In a single day and all at once, 3,000 bordaleira sheep died; the only breed that produces the milk used to make PDO Serra da Estrela cheese.

In addition to pine trees, white heather, fern-shrub, narrow-leaved vetch, pink heather and rosemary also burned, as well as many other trees of public interest, such as eucalyptus globulus and serpentine pine trees. The reforestation of the pine forest is being studied and, despite the population’s desire to see trees grow again in the now burnt areas, it may include natural regeneration. Pinhal de Leiria is an adult pine forest and it is this ability to self-regenerate that technicians are counting on, given that planting in sand doesn’t work and sowing would be the process used. Time will tell: no one knows how the system will react after the fire. The seeds of parent trees will most likely repopulate the burnt area. It is in the strength of what remains that the future of the pine forest lies.

THE RESILIENCE OF NATURE

In addition to the human lives lost, the fire also claimed the lives and injured thousands of animals, from rabbits and hares, to otters, hedgehogs, foxes and badgers. Ravens are no longer seen, nor are crows or blackbirds heard; just some of the birds that inhabited the forest. On 15 October, thousands of heads of cattle died all at once. Three thousand bordaleira sheep alone were killed, the only breed that produces the milk used to make Serra da Estrela cheese, which determines the purity of the regional cheese with a Protected Designation of Origin (PDO).

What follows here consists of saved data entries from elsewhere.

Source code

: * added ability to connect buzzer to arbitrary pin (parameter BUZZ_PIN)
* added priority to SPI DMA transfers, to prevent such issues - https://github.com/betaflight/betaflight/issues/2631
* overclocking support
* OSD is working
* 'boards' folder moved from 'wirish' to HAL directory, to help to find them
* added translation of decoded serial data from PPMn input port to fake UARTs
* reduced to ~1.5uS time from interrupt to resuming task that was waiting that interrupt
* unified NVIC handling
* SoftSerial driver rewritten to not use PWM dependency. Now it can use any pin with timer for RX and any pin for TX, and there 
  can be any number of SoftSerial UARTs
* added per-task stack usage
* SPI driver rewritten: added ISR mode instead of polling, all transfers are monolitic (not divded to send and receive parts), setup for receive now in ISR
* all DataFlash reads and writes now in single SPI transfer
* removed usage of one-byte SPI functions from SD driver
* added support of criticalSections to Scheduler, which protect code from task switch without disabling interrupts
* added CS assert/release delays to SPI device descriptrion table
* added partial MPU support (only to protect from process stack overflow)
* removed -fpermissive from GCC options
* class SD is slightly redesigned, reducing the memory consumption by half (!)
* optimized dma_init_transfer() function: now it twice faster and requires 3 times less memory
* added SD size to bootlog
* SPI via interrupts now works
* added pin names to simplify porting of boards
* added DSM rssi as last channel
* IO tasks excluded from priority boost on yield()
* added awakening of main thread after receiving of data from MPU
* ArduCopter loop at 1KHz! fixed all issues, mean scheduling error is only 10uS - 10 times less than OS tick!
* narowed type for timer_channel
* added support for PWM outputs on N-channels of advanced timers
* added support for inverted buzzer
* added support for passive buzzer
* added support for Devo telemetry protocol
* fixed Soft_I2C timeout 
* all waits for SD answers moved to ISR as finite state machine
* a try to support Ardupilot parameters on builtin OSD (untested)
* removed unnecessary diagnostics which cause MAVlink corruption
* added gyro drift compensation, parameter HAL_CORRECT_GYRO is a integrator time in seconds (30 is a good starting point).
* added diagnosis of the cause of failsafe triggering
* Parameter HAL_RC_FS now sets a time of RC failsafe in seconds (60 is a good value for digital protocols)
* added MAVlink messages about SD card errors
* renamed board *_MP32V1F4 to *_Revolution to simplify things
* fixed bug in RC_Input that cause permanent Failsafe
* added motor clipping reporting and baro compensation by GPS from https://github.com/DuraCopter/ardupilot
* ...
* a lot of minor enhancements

According to producers of the region, only 25% of the flocks survived the calamity and they estimate that the production of Serra da Estrela cheese will fall by 90%. In 2016, Estrelacoop – Cooperative of Serra da Estrela Cheese Producers, recorded approximately 200 thousand tonnes of cheese and curd, and it affirms that it will be difficult to produce 20 thousand in the next campaign. The extreme drought is said to be the main culprit: there are fewer pastures for the animals, and the intense unrelenting heat, ignited and fed the fires. For the bordaleira sheep, the destruction of the green landscape means the loss of their food source: unlike other sheep, these don’t eat hay or feed, but rather heather, rosemary and other shrubs which were burnt.